Multi-tenancy at OS layer vcluster per Organization per host cluster — isolated K8s API + control plane per Org.
Crossplane for non-K8s All cloud-side resources via Compositions. Users never see Crossplane.
OCI artifacts for software Blueprints are signed OCI manifests, cosigned, SBOMed.
CloudEvents-shaped envelopes Standard event format on JetStream subjects.
OpenTelemetry first-class All Catalyst services emit traces; every Blueprint inherits OTel by default.
Policy as code Kyverno policies in Catalyst block out-of-policy commits and out-of-policy K8s resources.
Supply chain security cosign signing, SLSA-3 build provenance, Syft+Grype SBOM, Trivy scans, Falco runtime.
JSON Schema for config Console form is generated from Blueprint configSchema. No hand-written forms.
Pull-based updates Each Sovereign mirrors the public Blueprint catalog on its own schedule. Air-gap-ready by construction.
Workload identity SPIFFE/SPIRE SVIDs replace static service-account credentials end-to-end.
Independent failure domains OpenBao Raft per region. vcluster per Org. Keycloak per Org (SME) or per Sovereign (corporate).

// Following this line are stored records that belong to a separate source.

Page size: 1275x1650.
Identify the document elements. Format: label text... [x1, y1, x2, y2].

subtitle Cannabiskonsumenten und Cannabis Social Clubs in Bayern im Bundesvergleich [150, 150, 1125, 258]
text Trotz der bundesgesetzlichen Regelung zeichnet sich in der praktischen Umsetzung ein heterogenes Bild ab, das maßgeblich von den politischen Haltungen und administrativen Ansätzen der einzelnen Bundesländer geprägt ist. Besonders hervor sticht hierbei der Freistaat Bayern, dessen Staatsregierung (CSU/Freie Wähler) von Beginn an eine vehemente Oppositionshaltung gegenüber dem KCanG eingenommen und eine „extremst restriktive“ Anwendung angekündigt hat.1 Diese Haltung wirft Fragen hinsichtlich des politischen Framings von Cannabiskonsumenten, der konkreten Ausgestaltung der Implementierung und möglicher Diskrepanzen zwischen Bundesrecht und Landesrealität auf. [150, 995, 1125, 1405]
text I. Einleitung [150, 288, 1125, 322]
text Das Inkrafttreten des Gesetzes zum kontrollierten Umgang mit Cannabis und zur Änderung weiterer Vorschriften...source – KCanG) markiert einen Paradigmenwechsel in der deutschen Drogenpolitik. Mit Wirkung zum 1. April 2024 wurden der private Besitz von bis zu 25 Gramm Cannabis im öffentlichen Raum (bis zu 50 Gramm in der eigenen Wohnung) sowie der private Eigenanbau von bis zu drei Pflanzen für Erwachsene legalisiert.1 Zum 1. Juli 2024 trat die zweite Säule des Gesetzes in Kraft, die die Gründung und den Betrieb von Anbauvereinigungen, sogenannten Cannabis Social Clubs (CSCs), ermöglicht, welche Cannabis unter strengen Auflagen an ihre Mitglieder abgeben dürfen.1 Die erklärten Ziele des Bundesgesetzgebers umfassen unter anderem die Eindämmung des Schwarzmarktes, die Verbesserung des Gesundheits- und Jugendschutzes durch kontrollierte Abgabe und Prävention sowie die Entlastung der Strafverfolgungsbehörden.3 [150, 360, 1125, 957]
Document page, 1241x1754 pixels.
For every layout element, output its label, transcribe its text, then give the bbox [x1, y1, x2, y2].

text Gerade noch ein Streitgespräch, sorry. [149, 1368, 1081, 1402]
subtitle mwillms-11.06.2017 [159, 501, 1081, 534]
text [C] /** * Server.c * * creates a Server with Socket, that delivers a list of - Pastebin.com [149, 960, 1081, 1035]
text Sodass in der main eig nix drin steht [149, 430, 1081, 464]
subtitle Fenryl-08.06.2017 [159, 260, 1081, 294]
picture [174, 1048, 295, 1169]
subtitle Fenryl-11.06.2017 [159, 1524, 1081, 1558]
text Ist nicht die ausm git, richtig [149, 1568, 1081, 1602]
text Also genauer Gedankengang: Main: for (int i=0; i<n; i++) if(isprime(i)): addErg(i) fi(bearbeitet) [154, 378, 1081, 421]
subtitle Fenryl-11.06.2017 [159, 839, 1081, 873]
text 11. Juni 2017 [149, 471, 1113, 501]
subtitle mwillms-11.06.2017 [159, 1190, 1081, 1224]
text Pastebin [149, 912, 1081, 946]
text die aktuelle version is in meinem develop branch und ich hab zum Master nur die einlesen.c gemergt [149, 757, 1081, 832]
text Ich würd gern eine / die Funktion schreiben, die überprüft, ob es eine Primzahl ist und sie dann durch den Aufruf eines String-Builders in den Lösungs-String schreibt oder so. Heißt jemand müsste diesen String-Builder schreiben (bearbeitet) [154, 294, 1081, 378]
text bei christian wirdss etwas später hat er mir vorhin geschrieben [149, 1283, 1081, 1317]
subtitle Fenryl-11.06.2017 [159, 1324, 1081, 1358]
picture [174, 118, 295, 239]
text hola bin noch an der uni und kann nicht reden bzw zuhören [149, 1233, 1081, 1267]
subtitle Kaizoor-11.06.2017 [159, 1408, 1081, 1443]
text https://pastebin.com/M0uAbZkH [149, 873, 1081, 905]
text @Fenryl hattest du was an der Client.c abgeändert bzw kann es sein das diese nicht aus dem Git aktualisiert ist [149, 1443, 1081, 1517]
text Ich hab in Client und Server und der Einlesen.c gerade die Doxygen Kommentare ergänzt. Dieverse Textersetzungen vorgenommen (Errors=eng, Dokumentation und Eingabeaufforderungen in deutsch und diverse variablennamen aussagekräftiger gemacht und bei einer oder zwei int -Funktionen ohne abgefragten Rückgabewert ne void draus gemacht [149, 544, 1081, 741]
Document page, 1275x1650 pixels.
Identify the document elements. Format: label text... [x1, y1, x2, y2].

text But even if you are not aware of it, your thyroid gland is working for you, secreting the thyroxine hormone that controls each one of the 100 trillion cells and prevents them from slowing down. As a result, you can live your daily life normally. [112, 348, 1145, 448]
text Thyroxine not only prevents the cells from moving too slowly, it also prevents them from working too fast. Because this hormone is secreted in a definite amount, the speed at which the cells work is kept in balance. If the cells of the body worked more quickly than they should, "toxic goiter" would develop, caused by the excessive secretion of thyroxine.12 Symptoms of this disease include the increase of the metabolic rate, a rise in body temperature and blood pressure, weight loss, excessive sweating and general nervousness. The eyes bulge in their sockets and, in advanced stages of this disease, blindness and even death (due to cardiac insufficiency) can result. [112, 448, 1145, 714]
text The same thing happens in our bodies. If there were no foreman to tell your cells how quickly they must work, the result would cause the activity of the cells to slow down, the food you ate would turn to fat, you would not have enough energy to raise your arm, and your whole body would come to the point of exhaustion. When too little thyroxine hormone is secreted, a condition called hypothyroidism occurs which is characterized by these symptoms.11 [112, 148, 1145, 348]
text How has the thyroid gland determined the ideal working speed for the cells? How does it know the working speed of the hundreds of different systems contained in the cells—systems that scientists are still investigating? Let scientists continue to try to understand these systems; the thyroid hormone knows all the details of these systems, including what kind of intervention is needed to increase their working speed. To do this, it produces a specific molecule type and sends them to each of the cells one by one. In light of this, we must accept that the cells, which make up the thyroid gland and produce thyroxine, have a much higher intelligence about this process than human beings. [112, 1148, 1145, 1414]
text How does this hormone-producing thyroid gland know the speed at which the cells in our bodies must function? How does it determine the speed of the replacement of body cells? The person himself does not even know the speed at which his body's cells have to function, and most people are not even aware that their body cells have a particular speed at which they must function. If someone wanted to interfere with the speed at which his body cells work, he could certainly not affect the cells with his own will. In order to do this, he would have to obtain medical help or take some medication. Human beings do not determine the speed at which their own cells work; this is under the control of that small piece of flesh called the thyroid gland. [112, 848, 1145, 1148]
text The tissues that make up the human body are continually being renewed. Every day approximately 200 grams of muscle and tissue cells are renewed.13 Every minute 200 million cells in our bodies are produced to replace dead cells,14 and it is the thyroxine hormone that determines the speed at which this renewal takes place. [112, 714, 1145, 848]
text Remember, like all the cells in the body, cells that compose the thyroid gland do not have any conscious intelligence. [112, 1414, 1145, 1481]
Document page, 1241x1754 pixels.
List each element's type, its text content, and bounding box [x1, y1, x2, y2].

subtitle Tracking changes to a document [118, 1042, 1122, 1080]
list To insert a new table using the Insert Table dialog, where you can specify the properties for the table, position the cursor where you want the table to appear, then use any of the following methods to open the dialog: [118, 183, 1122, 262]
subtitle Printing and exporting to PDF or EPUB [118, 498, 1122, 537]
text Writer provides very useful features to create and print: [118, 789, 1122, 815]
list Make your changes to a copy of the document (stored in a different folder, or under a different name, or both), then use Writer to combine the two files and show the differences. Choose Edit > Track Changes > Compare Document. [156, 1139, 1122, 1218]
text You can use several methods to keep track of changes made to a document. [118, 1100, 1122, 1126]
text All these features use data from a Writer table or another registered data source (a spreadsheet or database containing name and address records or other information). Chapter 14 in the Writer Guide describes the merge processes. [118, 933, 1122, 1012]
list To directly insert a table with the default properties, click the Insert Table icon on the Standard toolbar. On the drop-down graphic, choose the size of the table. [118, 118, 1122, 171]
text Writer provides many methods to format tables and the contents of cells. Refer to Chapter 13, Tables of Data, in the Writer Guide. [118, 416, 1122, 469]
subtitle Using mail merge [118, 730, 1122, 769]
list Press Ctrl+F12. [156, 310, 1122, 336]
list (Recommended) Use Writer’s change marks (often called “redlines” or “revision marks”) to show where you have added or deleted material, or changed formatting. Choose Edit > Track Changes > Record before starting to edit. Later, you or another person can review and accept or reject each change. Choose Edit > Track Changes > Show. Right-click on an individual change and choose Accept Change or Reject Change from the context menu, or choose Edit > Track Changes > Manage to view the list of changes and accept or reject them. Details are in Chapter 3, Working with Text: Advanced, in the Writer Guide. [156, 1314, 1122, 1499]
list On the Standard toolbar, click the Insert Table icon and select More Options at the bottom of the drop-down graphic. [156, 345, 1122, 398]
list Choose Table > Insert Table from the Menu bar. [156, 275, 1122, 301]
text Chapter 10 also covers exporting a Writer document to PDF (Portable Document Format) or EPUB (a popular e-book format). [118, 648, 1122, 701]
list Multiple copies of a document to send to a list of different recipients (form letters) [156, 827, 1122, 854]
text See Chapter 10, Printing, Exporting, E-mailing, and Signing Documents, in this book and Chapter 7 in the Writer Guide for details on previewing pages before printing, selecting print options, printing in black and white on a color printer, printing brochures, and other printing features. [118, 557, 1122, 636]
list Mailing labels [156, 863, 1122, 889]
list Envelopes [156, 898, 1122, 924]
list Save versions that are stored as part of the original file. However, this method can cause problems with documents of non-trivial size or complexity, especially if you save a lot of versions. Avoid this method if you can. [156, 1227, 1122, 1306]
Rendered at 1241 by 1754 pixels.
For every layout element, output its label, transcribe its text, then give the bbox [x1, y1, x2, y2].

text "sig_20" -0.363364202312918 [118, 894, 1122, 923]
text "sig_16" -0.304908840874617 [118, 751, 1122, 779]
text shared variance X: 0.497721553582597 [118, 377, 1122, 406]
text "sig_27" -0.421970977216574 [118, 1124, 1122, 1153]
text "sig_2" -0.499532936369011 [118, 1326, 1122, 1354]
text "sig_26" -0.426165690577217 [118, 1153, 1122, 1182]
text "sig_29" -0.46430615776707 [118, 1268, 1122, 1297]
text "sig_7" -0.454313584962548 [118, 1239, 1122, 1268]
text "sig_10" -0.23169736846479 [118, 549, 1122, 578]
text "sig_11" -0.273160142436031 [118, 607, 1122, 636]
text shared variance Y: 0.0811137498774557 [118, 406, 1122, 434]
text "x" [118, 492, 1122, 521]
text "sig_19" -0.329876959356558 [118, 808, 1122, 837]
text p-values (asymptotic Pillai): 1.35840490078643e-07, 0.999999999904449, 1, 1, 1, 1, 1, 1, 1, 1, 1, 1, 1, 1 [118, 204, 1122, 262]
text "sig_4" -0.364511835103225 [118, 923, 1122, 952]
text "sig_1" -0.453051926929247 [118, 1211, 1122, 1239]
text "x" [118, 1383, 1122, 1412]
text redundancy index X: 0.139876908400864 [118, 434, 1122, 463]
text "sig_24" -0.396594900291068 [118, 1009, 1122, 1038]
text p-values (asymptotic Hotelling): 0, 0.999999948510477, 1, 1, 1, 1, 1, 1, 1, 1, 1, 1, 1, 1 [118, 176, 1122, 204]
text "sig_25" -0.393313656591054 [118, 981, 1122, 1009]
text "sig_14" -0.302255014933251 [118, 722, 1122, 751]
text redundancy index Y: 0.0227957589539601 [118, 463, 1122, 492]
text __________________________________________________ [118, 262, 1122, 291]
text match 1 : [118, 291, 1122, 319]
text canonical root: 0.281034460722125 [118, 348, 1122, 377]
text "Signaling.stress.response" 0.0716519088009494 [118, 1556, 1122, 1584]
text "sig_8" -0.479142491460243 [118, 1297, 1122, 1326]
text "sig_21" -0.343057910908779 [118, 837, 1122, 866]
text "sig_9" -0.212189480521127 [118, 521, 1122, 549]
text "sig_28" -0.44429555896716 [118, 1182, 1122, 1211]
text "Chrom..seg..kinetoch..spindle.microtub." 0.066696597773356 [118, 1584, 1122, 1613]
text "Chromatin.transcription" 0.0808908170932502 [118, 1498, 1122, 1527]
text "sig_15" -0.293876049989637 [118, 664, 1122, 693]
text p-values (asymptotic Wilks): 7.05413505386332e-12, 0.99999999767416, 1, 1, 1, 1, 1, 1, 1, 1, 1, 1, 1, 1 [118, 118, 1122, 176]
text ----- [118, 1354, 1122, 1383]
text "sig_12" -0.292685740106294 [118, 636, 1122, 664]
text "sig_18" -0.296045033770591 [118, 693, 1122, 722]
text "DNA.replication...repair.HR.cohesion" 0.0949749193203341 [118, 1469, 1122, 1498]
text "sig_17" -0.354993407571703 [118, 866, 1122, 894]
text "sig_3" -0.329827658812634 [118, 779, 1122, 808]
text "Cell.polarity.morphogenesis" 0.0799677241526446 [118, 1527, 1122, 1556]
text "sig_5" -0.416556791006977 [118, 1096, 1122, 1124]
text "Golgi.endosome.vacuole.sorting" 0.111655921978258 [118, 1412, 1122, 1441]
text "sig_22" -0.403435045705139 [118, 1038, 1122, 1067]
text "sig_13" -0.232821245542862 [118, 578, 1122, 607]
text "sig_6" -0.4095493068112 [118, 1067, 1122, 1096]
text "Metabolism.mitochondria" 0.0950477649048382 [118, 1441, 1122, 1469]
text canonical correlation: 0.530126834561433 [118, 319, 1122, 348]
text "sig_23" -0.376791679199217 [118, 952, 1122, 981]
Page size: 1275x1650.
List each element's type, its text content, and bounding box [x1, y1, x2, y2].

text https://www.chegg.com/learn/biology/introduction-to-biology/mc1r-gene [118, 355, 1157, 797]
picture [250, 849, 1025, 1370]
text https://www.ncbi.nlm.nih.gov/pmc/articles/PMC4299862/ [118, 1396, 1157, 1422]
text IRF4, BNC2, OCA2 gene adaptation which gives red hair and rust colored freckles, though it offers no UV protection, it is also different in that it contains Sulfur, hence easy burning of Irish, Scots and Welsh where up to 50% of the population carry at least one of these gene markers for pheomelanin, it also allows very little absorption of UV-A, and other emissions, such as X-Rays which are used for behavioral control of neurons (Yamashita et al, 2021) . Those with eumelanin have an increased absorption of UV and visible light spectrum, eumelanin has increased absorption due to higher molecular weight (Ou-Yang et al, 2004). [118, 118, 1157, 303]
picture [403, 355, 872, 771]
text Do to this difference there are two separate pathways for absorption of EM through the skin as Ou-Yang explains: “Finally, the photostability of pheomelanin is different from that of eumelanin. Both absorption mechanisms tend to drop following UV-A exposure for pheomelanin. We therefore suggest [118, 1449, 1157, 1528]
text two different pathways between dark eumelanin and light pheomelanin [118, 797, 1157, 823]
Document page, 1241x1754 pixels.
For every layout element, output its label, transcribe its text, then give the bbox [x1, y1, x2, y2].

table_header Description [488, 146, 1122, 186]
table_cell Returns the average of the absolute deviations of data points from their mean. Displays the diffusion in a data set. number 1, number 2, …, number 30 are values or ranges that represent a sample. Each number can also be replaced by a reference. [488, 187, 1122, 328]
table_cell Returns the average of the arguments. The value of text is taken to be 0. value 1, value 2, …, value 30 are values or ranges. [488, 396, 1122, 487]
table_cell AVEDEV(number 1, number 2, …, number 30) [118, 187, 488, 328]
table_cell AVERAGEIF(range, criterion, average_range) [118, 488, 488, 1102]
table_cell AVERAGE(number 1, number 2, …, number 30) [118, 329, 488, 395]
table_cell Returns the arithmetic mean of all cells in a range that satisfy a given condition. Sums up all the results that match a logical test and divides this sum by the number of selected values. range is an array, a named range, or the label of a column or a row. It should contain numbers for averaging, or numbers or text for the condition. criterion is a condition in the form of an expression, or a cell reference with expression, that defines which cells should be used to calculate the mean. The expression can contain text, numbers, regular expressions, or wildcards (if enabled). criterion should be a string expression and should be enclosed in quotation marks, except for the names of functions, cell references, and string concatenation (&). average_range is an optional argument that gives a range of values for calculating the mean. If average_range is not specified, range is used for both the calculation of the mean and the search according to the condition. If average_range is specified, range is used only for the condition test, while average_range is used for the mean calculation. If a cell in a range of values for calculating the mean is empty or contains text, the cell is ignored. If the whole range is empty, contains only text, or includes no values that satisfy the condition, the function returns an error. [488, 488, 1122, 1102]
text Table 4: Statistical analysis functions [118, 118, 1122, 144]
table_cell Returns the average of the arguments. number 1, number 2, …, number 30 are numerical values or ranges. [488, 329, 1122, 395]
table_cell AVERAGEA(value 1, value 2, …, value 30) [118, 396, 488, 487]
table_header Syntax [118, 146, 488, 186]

13. Open Application Model influence

The Blueprint shape is influenced by — but not identical to — OAM:

OAM term Catalyst equivalent
Application Blueprint with card.category=composite
Component Blueprint (single-purpose)
Trait Blueprint overlay (e.g. overlays/small, overlays/medium, overlays/large)
Scope Environment + Placement

We are not a strict OAM implementation. We borrow the layered composition idea but use Kubernetes-native primitives (Kustomize, Helm) rather than OAM-specific machinery — because Flux, Crossplane, and the K8s ecosystem are the runtime, and inventing a new layer adds no value.